Data excerpts:
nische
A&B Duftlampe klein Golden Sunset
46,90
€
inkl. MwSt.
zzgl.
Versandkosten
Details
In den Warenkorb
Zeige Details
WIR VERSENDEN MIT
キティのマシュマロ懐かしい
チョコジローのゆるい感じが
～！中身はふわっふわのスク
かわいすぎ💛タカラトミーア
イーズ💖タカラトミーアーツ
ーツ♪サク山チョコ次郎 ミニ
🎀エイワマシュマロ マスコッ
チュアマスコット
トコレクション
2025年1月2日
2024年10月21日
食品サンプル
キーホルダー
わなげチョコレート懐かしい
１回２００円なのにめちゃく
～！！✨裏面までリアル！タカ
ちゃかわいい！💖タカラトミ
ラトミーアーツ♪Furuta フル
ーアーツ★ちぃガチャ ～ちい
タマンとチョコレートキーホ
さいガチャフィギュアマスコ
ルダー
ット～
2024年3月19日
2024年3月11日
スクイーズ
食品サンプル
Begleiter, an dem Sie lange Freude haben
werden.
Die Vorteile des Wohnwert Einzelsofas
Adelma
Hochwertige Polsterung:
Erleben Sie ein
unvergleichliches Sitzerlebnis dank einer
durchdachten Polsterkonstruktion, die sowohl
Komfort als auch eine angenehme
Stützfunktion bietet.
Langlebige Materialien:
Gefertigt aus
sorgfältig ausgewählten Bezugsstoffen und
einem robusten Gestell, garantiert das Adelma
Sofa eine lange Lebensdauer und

---

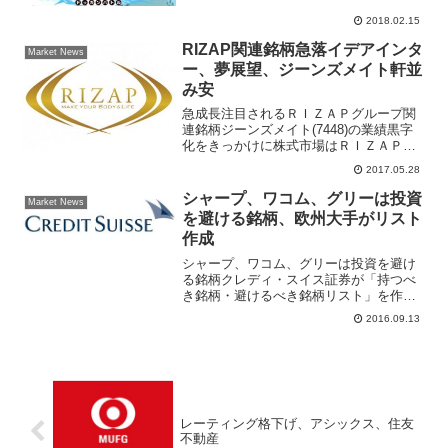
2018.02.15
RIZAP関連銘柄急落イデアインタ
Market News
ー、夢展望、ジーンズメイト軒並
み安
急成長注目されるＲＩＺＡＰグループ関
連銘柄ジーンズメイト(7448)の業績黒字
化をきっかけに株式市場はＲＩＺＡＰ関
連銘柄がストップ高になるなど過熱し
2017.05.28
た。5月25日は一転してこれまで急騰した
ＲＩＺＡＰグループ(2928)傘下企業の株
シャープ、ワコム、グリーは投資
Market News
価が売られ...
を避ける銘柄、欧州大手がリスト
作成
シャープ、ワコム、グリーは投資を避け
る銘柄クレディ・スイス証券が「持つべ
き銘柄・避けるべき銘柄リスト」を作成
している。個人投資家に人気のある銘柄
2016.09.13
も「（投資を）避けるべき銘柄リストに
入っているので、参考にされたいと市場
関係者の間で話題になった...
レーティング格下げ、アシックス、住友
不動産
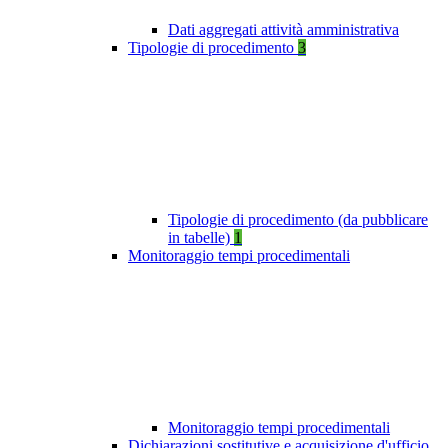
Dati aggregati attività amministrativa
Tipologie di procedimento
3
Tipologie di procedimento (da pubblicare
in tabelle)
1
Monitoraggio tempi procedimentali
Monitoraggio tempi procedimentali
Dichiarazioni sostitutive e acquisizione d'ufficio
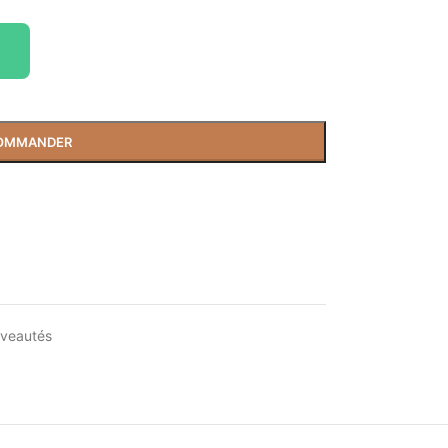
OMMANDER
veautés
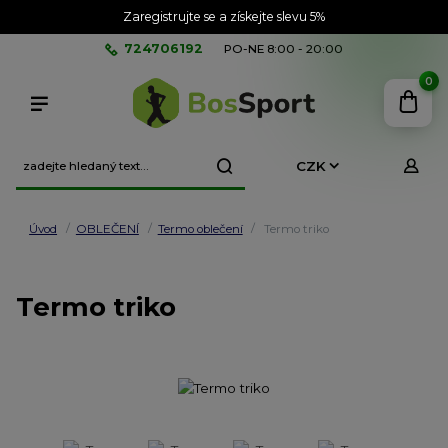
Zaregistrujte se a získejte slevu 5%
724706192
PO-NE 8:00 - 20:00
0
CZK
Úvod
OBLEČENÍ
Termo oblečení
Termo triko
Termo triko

---

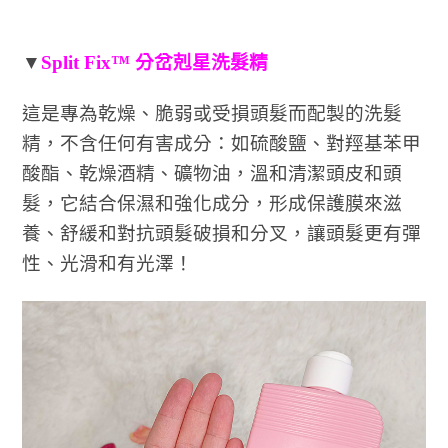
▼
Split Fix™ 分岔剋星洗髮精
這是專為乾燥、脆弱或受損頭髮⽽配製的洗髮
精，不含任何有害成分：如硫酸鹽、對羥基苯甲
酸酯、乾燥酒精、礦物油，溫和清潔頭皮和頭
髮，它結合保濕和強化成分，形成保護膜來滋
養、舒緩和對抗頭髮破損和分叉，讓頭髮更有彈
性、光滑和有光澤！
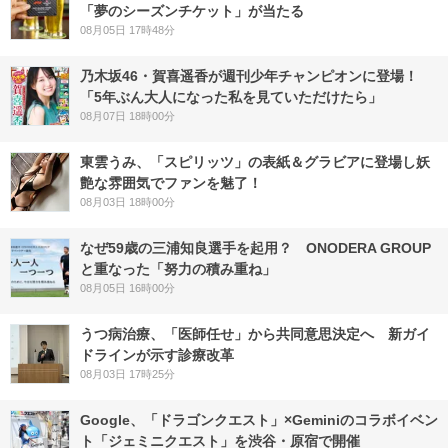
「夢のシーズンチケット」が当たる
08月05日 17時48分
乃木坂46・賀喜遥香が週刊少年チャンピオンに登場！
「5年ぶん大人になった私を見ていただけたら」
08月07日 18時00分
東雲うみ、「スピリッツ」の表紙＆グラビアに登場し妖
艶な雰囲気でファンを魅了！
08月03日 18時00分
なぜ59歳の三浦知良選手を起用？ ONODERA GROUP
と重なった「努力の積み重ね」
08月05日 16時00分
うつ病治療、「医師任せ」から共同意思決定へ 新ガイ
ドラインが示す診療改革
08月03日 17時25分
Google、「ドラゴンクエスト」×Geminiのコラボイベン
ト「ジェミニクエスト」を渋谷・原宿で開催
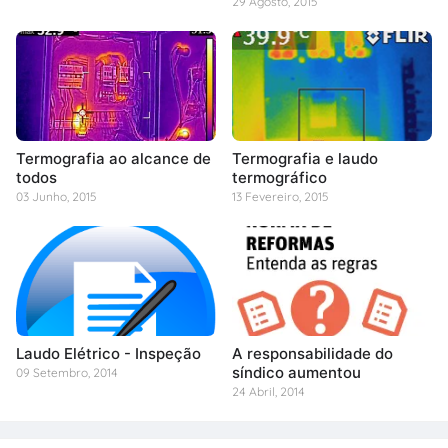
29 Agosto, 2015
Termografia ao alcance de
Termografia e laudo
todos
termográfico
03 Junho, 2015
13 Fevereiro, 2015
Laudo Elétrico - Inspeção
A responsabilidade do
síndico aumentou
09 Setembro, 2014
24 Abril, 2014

== TASK TO CARRY OUT ==
Across all the entries, count the lines that contain the word "lange" and give the number by itself.

== WRITTEN SOLUTION ==
2